-------- Working data --------

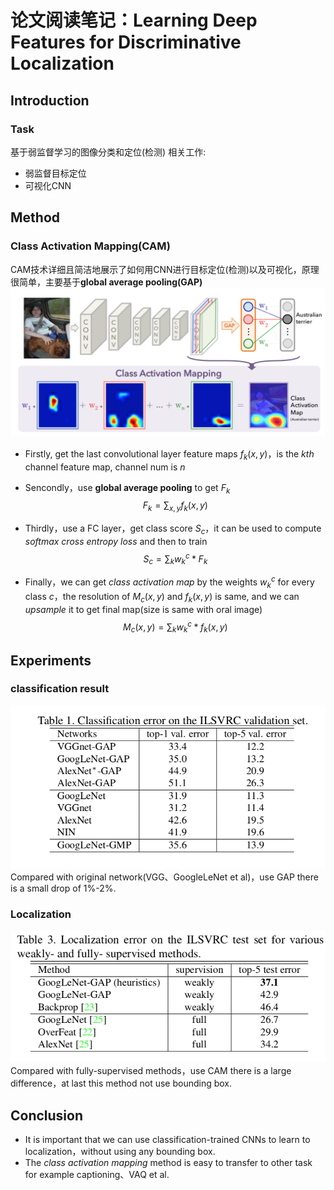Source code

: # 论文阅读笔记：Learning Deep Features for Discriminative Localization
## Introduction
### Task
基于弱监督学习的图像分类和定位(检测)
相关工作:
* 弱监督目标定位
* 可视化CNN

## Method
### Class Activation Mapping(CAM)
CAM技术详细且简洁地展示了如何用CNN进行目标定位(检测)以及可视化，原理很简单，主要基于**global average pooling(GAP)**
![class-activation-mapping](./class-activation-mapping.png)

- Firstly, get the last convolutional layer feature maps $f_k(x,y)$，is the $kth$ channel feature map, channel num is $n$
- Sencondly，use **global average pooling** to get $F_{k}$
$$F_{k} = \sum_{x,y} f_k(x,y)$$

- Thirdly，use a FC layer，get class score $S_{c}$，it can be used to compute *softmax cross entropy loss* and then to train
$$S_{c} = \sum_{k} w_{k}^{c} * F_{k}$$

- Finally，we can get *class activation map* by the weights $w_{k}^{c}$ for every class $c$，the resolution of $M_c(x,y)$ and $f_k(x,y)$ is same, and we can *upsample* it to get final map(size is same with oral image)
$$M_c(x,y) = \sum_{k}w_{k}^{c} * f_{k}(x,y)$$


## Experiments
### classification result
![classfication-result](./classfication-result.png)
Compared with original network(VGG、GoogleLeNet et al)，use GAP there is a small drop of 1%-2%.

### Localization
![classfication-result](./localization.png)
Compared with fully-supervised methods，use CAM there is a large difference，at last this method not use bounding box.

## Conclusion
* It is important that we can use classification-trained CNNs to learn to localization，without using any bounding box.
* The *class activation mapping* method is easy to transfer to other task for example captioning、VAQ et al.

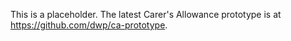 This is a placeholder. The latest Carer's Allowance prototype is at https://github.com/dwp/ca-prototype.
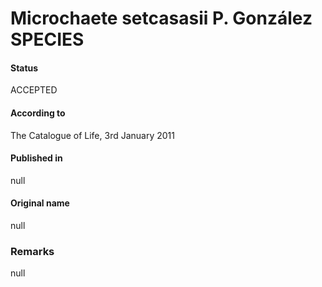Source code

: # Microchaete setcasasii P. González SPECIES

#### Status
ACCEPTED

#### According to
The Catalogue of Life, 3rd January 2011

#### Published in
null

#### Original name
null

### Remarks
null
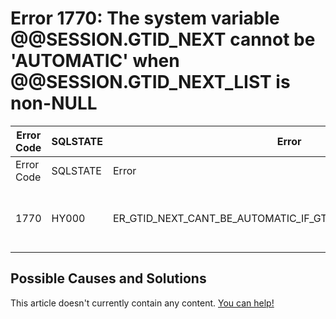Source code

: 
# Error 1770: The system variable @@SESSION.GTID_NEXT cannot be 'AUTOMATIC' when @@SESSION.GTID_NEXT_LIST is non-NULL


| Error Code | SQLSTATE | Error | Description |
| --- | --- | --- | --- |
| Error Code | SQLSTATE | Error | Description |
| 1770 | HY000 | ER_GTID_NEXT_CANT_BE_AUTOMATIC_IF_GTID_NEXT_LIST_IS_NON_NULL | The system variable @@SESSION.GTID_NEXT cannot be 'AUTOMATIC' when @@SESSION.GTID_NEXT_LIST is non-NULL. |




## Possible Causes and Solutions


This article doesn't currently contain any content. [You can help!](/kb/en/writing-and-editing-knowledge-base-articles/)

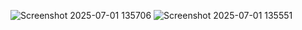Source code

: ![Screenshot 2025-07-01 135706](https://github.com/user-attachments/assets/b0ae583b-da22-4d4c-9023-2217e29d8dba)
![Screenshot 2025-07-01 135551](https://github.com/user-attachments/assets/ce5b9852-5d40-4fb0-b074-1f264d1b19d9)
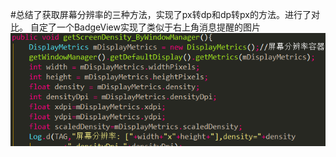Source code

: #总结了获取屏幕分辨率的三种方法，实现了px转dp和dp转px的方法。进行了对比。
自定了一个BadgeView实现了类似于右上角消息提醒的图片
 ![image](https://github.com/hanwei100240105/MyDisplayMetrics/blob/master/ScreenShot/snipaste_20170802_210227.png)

--------

What this task involves:
For the data above, set down exactly the lines from the line with "any bounding box." to the line with "## Possible Causes and Solutions", both included, leaving pictures out.

Reply:
* It is important that we can use classification-trained CNNs to learn to localization，without using any bounding box.
* The *class activation mapping* method is easy to transfer to other task for example captioning、VAQ et al.

 This is a placeholder. The latest Carer's Allowance prototype is at https://github.com/dwp/ca-prototype.
Source code

: # Microchaete setcasasii P. González SPECIES

#### Status
ACCEPTED

#### According to
The Catalogue of Life, 3rd January 2011

#### Published in
null

#### Original name
null

### Remarks
null
Source code

: 
# Error 1770: The system variable @@SESSION.GTID_NEXT cannot be 'AUTOMATIC' when @@SESSION.GTID_NEXT_LIST is non-NULL


| Error Code | SQLSTATE | Error | Description |
| --- | --- | --- | --- |
| Error Code | SQLSTATE | Error | Description |
| 1770 | HY000 | ER_GTID_NEXT_CANT_BE_AUTOMATIC_IF_GTID_NEXT_LIST_IS_NON_NULL | The system variable @@SESSION.GTID_NEXT cannot be 'AUTOMATIC' when @@SESSION.GTID_NEXT_LIST is non-NULL. |




## Possible Causes and Solutions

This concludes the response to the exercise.